- Location: New York
- Coordinates: 40°56′46″N 73°48′04″W﻿ / ﻿40.946°N 73.801°W
- Type: Reservoir
- Surface area: 30 acres (12 ha)
- Water volume: 128×10^^{6} US gal (480,000 m^{3})
- Surface elevation: 125 ft (38 m)

= Reservoir 3 =

Reservoir 3 is a man-made reservoir located in the northern portion of the city of New Rochelle along the New Rochelle - Eastchester boundary in Westchester County, New York. Constructed in 1908, the reservoir is impounded by the New Rochelle "Reservoir 3 dam" on the Hutchinson River. The dam is of earthen construction, with a height of 30 ft and a length of 450 ft. It has an area of about 30 acre, and a capacity of about 128 e6USgal. Maximum discharge is 1815 ft3 per second. Its capacity is 498 acre-ft. Normal storage is 220 acre-ft.
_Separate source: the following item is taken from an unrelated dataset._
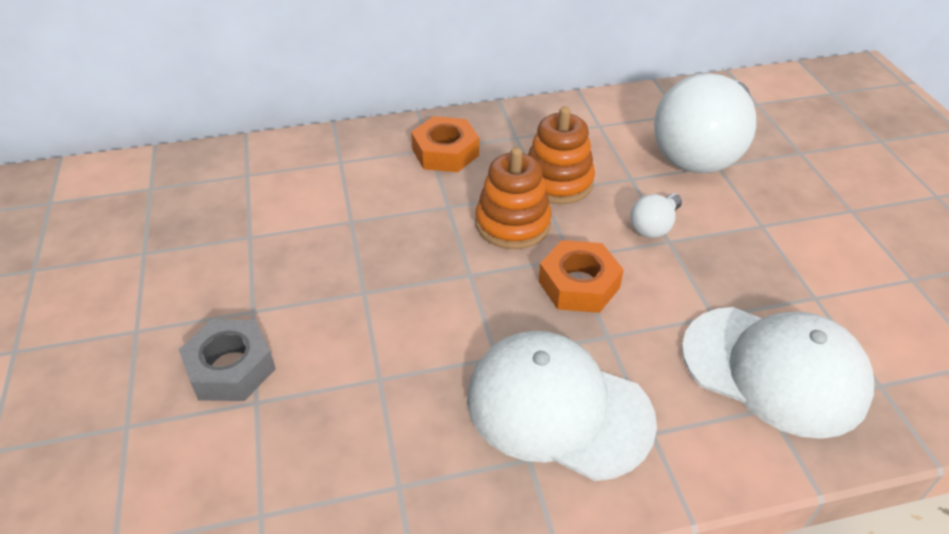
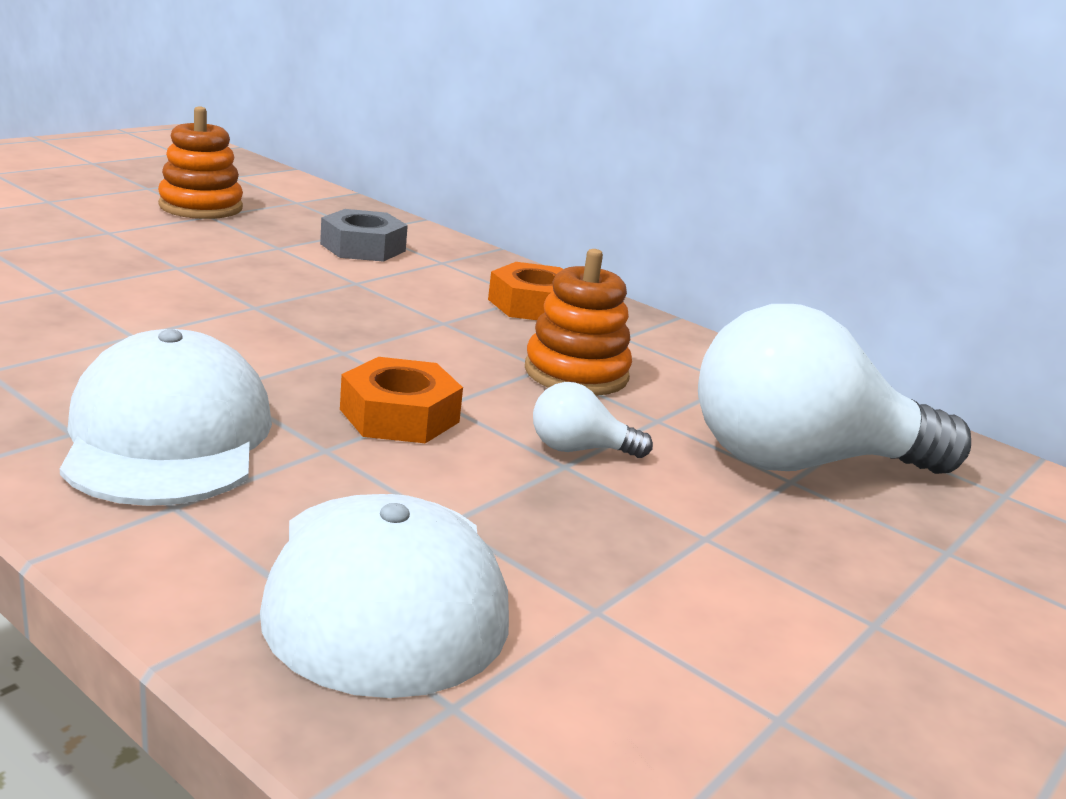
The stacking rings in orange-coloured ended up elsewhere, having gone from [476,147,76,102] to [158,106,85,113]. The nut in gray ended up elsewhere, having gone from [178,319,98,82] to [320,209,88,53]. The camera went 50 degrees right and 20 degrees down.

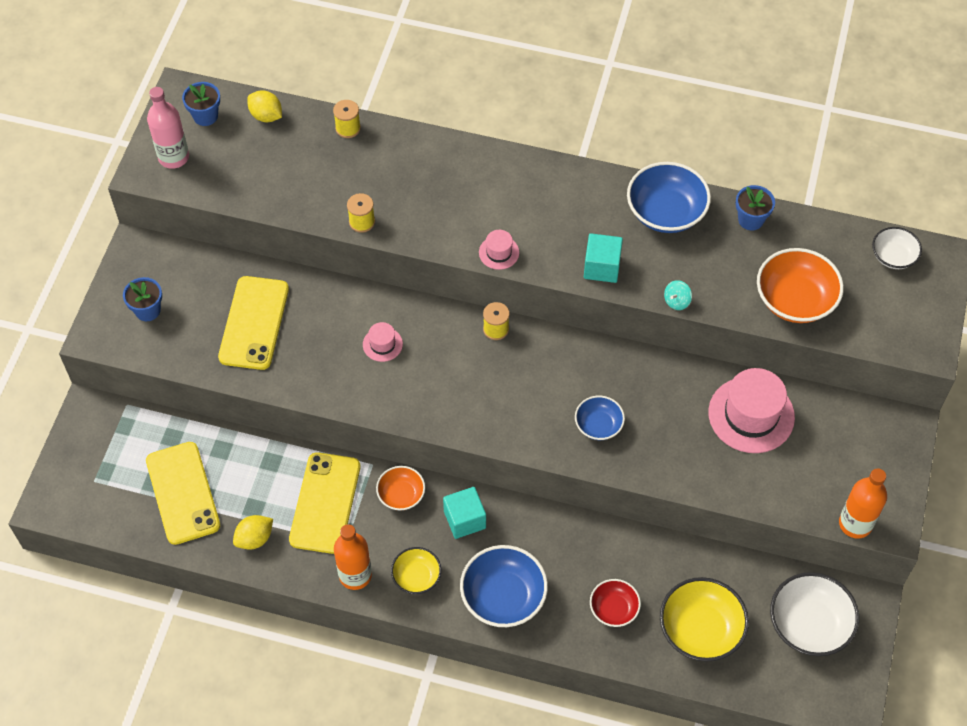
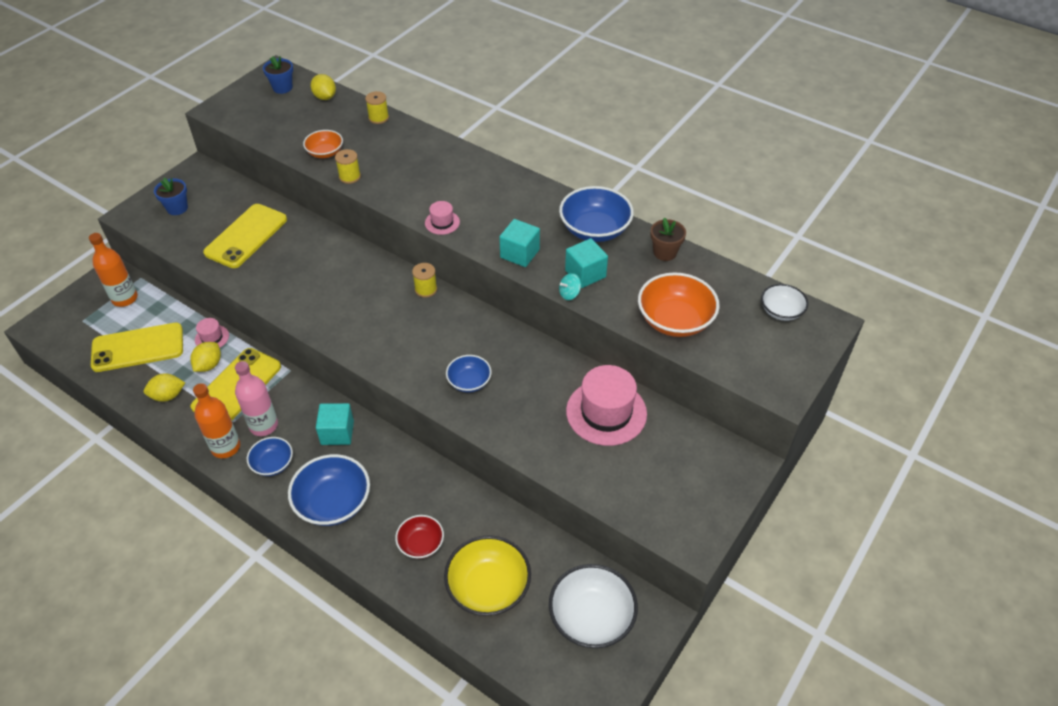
The flask in orange-coloured ended up elsewhere, having gone from [839,468,48,71] to [89,233,49,74]. The phone in golden at [146,442,74,103] ended up facing another way, 75 degrees clockwise from before. The second view gained the lemon in golden at [190,342,31,30]. The tall hat in rose-pink ended up elsewhere, having gone from [363,322,40,40] to [195,318,34,30]. The flask in rose-pink ended up elsewhere, having gone from [147,87,42,82] to [235,361,43,75]. What was the serving bowl in golden at [391,547,50,47] turned into the serving bowl in cobalt at [247,437,46,39]. The serving bowl in orange-coloured ended up elsewhere, having gone from [376,466,49,45] to [303,130,40,28]. The second view gained the cube in aqua at [565,238,43,50]. What was the flower pot in cobalt at [736,185,39,45] turned into the flower pot in brown at [651,217,35,44]. The camera went 20 degrees right and 10 degrees down.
It drains an area of 2.85 mi2. The reservoir is currently owned by the Westchester County Department of Parks and Recreation.

This reservoir serves as a storage reservoir for the high-level system, with the overflow from it passing directly to Reservoir 2. The water from this reservoir, and from Reservoir 2, was originally pumped at a pumping station into the mains of the high service system to serve the northern portions of New Rochelle.

The upper end of the reservoir is swampy at the point where the Hutchinson River enters. Just above the upper end of the reservoir and on the east side there is a small feeder which flows into the main river and has its headwaters near the parkway 500 or 600 ft to the east of the main river. About 1/2 mi above the upper end of the reservoir the Hutchinson River Parkway crosses the river between reservoirs 1 and 3.